(Stored data)
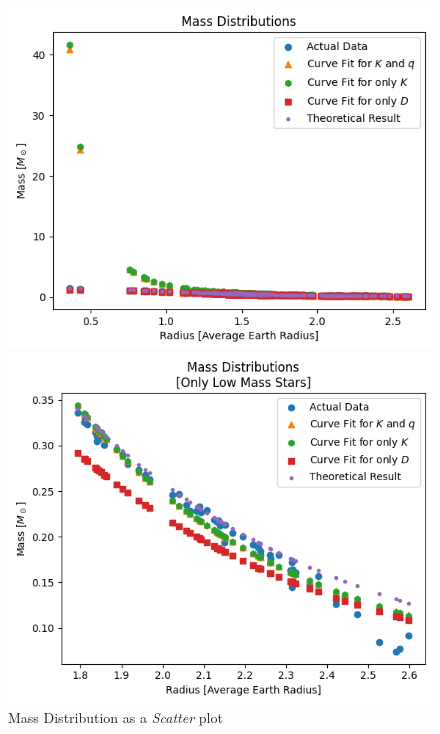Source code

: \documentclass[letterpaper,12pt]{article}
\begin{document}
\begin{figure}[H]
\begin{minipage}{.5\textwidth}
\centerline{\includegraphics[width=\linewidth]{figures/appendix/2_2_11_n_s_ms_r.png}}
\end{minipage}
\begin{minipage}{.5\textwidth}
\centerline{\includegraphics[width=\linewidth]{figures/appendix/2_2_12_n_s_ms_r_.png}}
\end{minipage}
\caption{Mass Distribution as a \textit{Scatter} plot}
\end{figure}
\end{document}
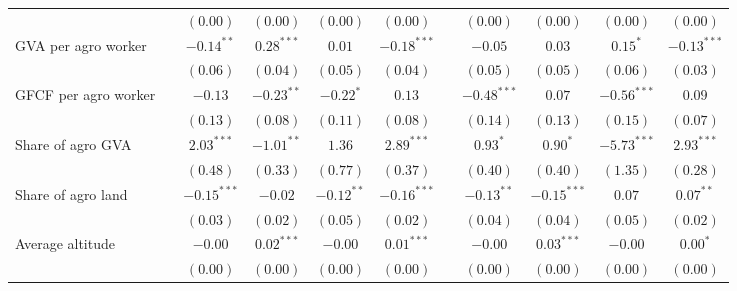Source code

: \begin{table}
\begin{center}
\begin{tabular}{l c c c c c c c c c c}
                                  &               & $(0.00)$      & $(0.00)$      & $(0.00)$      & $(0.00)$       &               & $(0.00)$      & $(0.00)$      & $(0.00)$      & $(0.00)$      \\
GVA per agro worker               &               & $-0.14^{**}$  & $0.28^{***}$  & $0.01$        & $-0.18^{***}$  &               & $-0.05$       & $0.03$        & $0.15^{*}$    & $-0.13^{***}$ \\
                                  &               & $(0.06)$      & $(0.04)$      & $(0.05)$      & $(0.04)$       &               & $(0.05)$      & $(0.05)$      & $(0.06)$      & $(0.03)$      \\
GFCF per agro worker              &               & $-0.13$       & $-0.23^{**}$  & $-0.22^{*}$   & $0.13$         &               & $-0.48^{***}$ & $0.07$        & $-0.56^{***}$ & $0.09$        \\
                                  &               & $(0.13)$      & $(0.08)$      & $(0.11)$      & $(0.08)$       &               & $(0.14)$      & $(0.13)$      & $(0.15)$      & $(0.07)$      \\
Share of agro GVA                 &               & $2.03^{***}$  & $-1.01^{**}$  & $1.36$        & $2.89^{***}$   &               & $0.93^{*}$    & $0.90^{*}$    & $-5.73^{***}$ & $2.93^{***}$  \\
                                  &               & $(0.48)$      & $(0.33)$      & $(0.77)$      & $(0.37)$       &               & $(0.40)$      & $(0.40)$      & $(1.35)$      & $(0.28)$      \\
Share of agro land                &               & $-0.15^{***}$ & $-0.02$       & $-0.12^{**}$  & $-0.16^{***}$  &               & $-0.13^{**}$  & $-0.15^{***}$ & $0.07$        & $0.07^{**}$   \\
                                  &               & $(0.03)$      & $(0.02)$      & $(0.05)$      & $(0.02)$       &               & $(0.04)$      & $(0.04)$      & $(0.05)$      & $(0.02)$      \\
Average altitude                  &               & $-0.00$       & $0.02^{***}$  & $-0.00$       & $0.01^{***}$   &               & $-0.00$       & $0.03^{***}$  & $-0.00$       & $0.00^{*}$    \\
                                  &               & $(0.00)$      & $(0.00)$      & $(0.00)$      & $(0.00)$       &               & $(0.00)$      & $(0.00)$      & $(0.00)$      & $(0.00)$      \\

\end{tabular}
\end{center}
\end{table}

**The problem:**
For the string "includegraphics", return every line of the data where it appears.

**Exercise output:**
\centerline{\includegraphics[width=\linewidth]{figures/appendix/2_2_11_n_s_ms_r.png}}
\centerline{\includegraphics[width=\linewidth]{figures/appendix/2_2_12_n_s_ms_r_.png}}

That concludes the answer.